Viticoltura eroica… perché proprio il nome Cà du Ferrà… quante cose ci incuriosiscono prima di questa partenza!

E allora, stavolta di domenica, partiamo alla volta di Bonassola, provincia di La Spezia, in Località San Giorgio. Nel 2000 inizia l’avventura dei genitori di Davide, la nostra guida di oggi; da un lavoro dedicato alle costruzioni e all’abbigliamento ad un certo punto i genitori decidono di cambiare vita e dedicarsi all’agricoltura. Acquistano così 4 parcelle enasce un’azienda agricolo/agrituristica che oggi è diventata Cà du Ferrà, azienda BIO certificata, ormai capitanata dal figlio Davide e da Giuseppe.

I terreni dell’azienda comprendono 4 ha frammentati, che racchiudono 11 vigneti diversi ad un’altezza che va dai 50 fino ai 400 mt s.l.m.

Restiamo subito affascinati dalla vista che ci si propone davanti; la baia di Bonassola, un vero “viaggio mediterraneo” come ama descriverla Davide. Da qui, nelle giornate più terse, gli occhi possono riconoscere la punta della Corsica, di Capraia, della Gorgona e dell’Isola d’Elba. Un “viaggio” dalla Toscana alla Francia passando per la Liguria. E lo stesso viaggio vale anche per i vitigni rossi coltivati che abbracciano tutte e tre le regioni: Sangiovese, Ciliegiolo, Vermentino Nero, Syrah, Merlot, Grenache.

Cà du Ferrà si trova tra il “Golfo dei Poeti” e il “Golfo del Tigullio”, più precisamente nella Denominazione Colline di Levanto DOP (la seconda più piccola della Liguria) che comprende quattro comuni: Levanto, Bonassola, Framura, Deiva Marina e conta 5 produttori effettivi.

Da questo punto panoramico scorgiamo alcune delle vigne dell’azienda; a destra la parcella più bassa, 50 mt s.l.m., acquisita solo 3 anni fa ma composta da vigne di 50 anni di uve Vermentino, Albarola e Bosco, che combinate insieme danno vita ad uno dei bianchi dell’azienda: “Bonazzolae”.

A sinistra invece una seconda parcella leggermente più alta coltivata a Vermentino e Bosco.

Già dalle prime parole di Davide si capisce tutta la passione necessaria per coltivare le viti in queste zone, tutta la fatica di quella che è conosciuta come Viticoltura Eroica. Per un momento facciamo un passo indietro ed andiamo a rinfrescare il significato di viticoltura eroica: “una tipologia di coltivazione svolta in condizioni estreme rispetto alla coltivazione tradizionale, in quanto a pendenza altitudine, presenza di terrazze e gradoni”. Direi che siamo nel posto giusto!

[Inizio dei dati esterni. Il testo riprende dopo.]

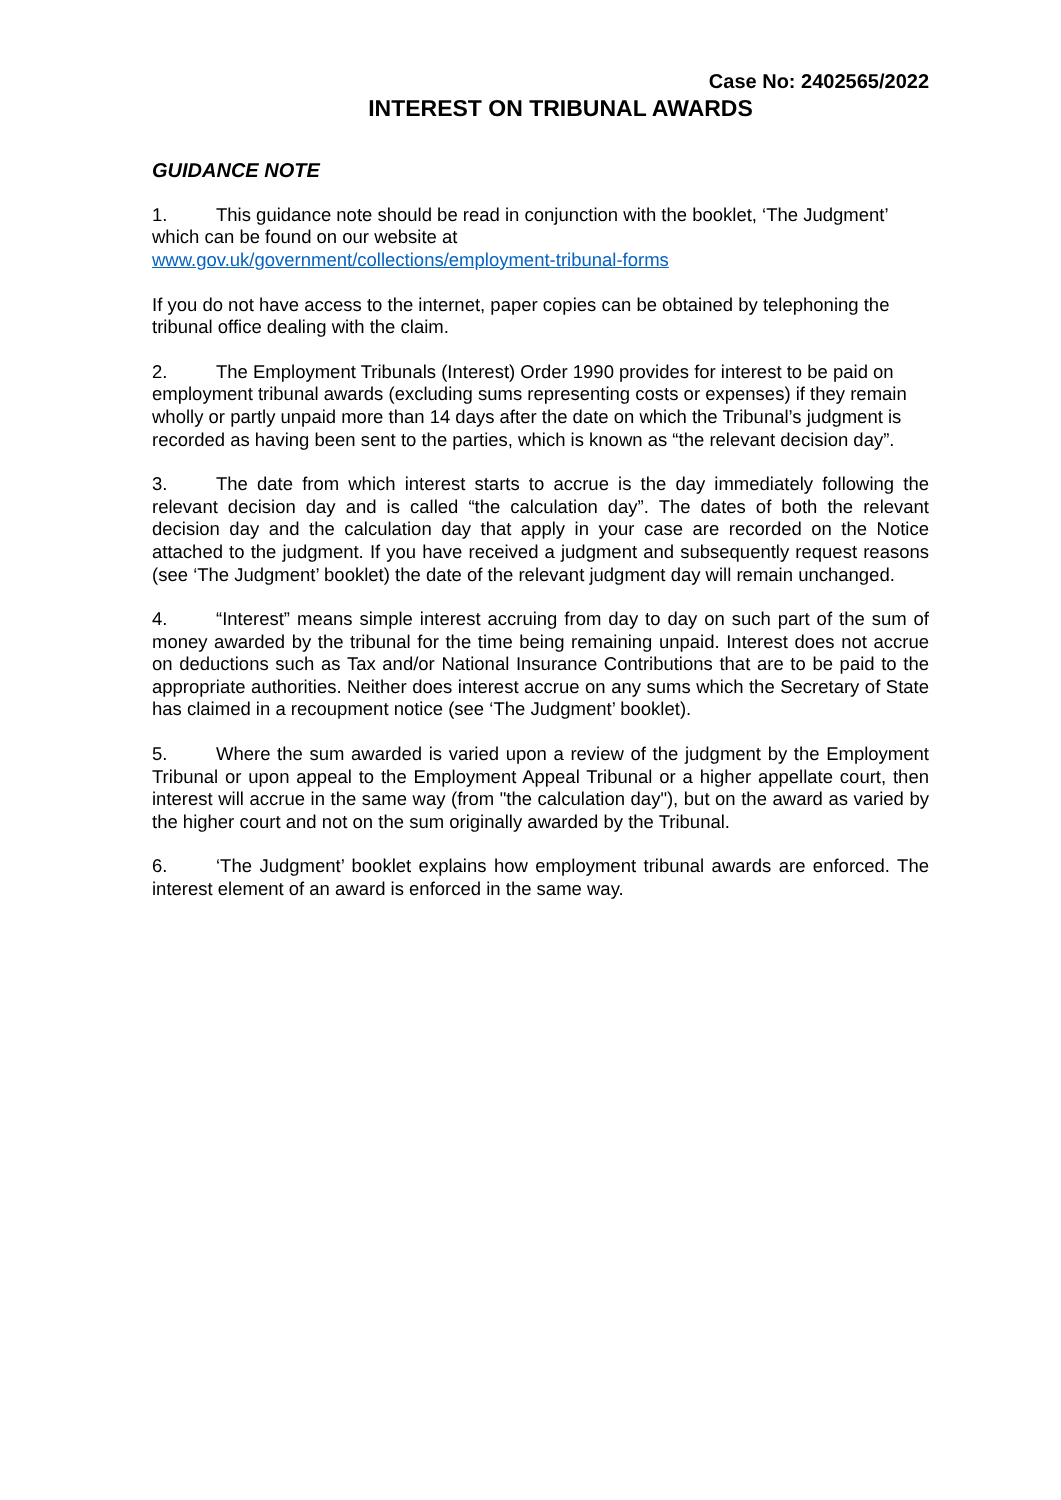Case No: 2402565/2022
INTEREST ON TRIBUNAL AWARDS
GUIDANCE NOTE
1. This guidance note should be read in conjunction with the booklet, ‘The Judgment’ which can be found on our website at
www.gov.uk/government/collections/employment-tribunal-forms
If you do not have access to the internet, paper copies can be obtained by telephoning the tribunal office dealing with the claim.
2. The Employment Tribunals (Interest) Order 1990 provides for interest to be paid on employment tribunal awards (excluding sums representing costs or expenses) if they remain wholly or partly unpaid more than 14 days after the date on which the Tribunal’s judgment is recorded as having been sent to the parties, which is known as “the relevant decision day”.
3. The date from which interest starts to accrue is the day immediately following the relevant decision day and is called “the calculation day”. The dates of both the relevant decision day and the calculation day that apply in your case are recorded on the Notice attached to the judgment. If you have received a judgment and subsequently request reasons (see ‘The Judgment’ booklet) the date of the relevant judgment day will remain unchanged.
4. “Interest” means simple interest accruing from day to day on such part of the sum of money awarded by the tribunal for the time being remaining unpaid. Interest does not accrue on deductions such as Tax and/or National Insurance Contributions that are to be paid to the appropriate authorities. Neither does interest accrue on any sums which the Secretary of State has claimed in a recoupment notice (see ‘The Judgment’ booklet).
5. Where the sum awarded is varied upon a review of the judgment by the Employment Tribunal or upon appeal to the Employment Appeal Tribunal or a higher appellate court, then interest will accrue in the same way (from "the calculation day"), but on the award as varied by the higher court and not on the sum originally awarded by the Tribunal.
6. ‘The Judgment’ booklet explains how employment tribunal awards are enforced. The interest element of an award is enforced in the same way.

Cominciamo quindi la nostra salita e subito troviamo la risposta anche alla seconda curiosità, il perché del nome dell’azienda: “Cà du Ferrà”: Casa del Fabbro. Siamo infatti sul sentiero che veniva percorso da muli e cavalli per il trasporto delle merci ed è ancora presente la casa che un tempo ospitava il maniscalco che riparava i ferri dei cavalli mentre i viandanti si rifocillavano alla locanda.

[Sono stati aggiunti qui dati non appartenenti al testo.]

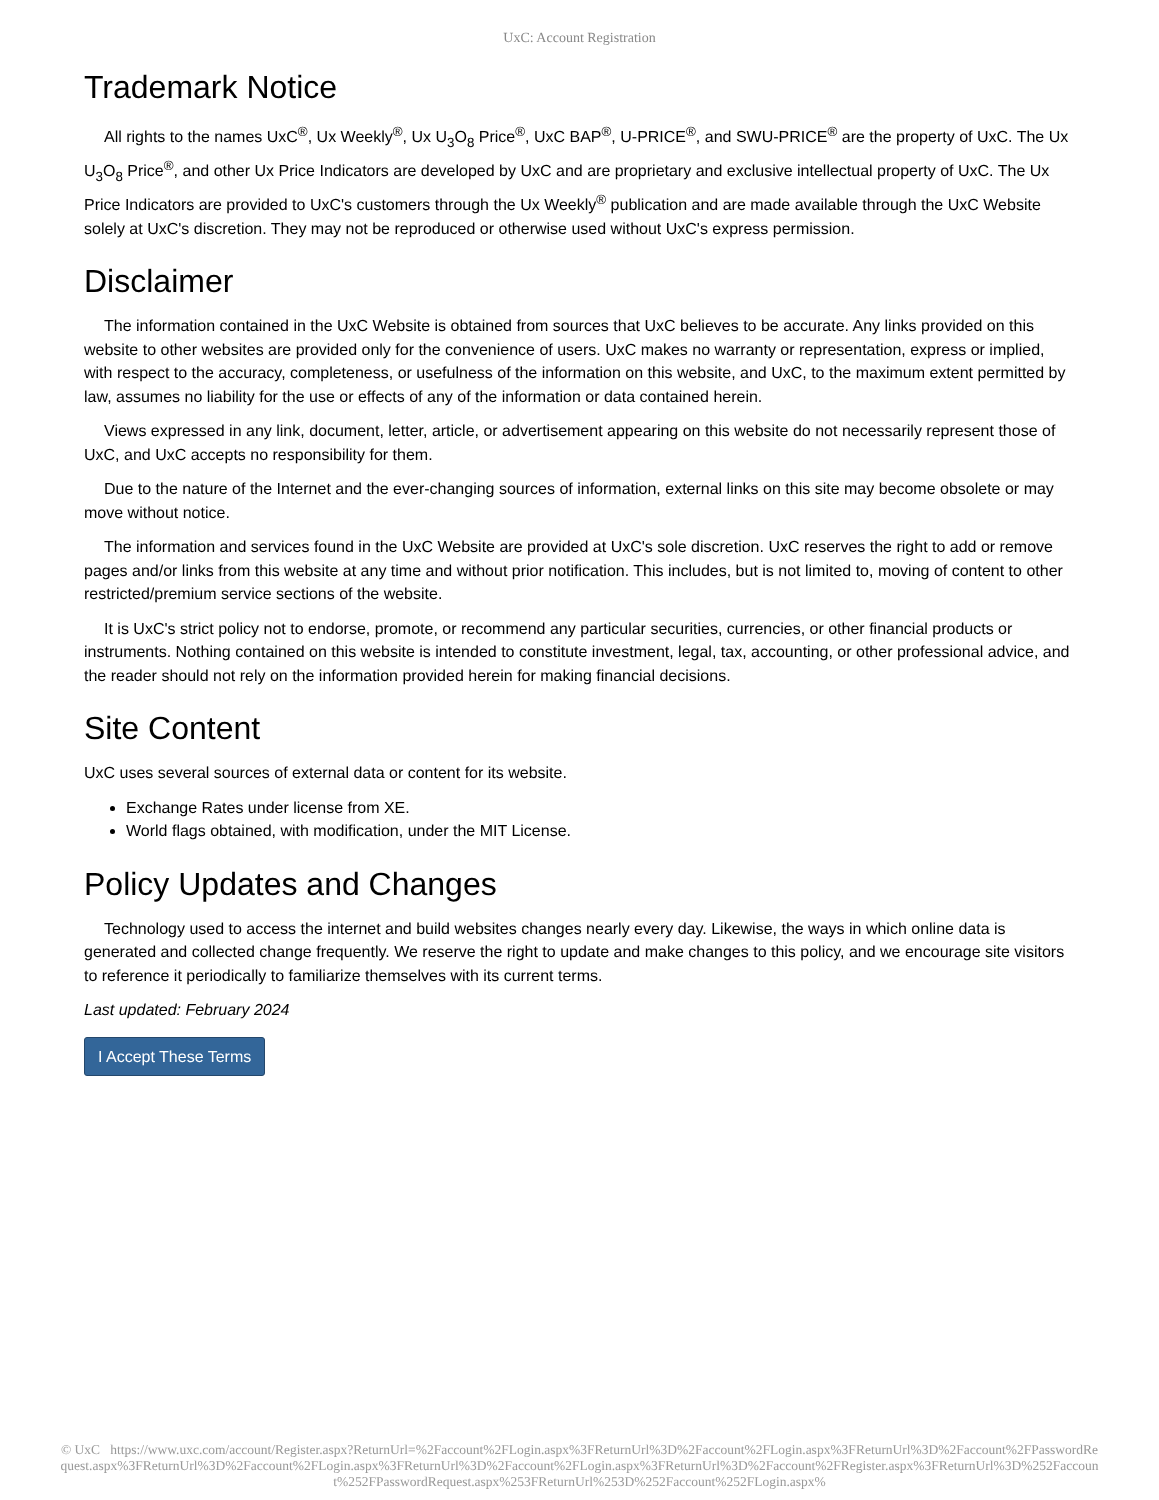UxC: Account Registration
Trademark Notice
All rights to the names UxC<sup>®</sup>, Ux Weekly<sup>®</sup>, Ux U<sub>3</sub>O<sub>8</sub> Price<sup>®</sup>, UxC BAP<sup>®</sup>, U-PRICE<sup>®</sup>, and SWU-PRICE<sup>®</sup> are the property of UxC. The Ux U<sub>3</sub>O<sub>8</sub> Price<sup>®</sup>, and other Ux Price Indicators are developed by UxC and are proprietary and exclusive intellectual property of UxC. The Ux Price Indicators are provided to UxC's customers through the Ux Weekly<sup>®</sup> publication and are made available through the UxC Website solely at UxC's discretion. They may not be reproduced or otherwise used without UxC's express permission.
Disclaimer
The information contained in the UxC Website is obtained from sources that UxC believes to be accurate. Any links provided on this website to other websites are provided only for the convenience of users. UxC makes no warranty or representation, express or implied, with respect to the accuracy, completeness, or usefulness of the information on this website, and UxC, to the maximum extent permitted by law, assumes no liability for the use or effects of any of the information or data contained herein.
Views expressed in any link, document, letter, article, or advertisement appearing on this website do not necessarily represent those of UxC, and UxC accepts no responsibility for them.
Due to the nature of the Internet and the ever-changing sources of information, external links on this site may become obsolete or may move without notice.
The information and services found in the UxC Website are provided at UxC's sole discretion. UxC reserves the right to add or remove pages and/or links from this website at any time and without prior notification. This includes, but is not limited to, moving of content to other restricted/premium service sections of the website.
It is UxC's strict policy not to endorse, promote, or recommend any particular securities, currencies, or other financial products or instruments. Nothing contained on this website is intended to constitute investment, legal, tax, accounting, or other professional advice, and the reader should not rely on the information provided herein for making financial decisions.
Site Content
UxC uses several sources of external data or content for its website.
Exchange Rates under license from XE.
World flags obtained, with modification, under the MIT License.
Policy Updates and Changes
Technology used to access the internet and build websites changes nearly every day. Likewise, the ways in which online data is generated and collected change frequently. We reserve the right to update and make changes to this policy, and we encourage site visitors to reference it periodically to familiarize themselves with its current terms.
Last updated: February 2024
I Accept These Terms
© UxC https://www.uxc.com/account/Register.aspx?ReturnUrl=%2Faccount%2FLogin.aspx%3FReturnUrl%3D%2Faccount%2FLogin.aspx%3FReturnUrl%3D%2Faccount%2FPasswordRequest.aspx%3FReturnUrl%3D%2Faccount%2FLogin.aspx%3FReturnUrl%3D%2Faccount%2FLogin.aspx%3FReturnUrl%3D%2Faccount%2FRegister.aspx%3FReturnUrl%3D%252Faccount%252FPasswordRequest.aspx%253FReturnUrl%253D%252Faccount%252FLogin.aspx%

Durante la salita siamo inebriati da tutti i profumi tipici della macchia mediterranea…rosmarino, salvia, aglio orsino, borragine, origano selvatico e chi più ne ha più ne metta.

Il panorama che ci aspetta in cima ci ripaga di tutta la fatica della salita.

Le vigne sono custodite dal “manifesto” di Piede di Corvo, figlio del capo indiano Toro Seduto, ad esprimere la filosofia alla base dell’azienda: “Quando l’ultimo albero sarà stato abbattuto, l’ultimo fiume avvelenato, l’ultimo pesce pescato, vi accorgerete che non si può mangiare il denaro. La nostra terra vale più del vostro denaro. E durerà per sempre. Non verrà distrutta neppure dalle fiamme del fuoco. Finché il sole splenderà e l’acqua scorrerà, darà vita a uomini e animali. Non si può vendere la vita degli uomini e degli animali”.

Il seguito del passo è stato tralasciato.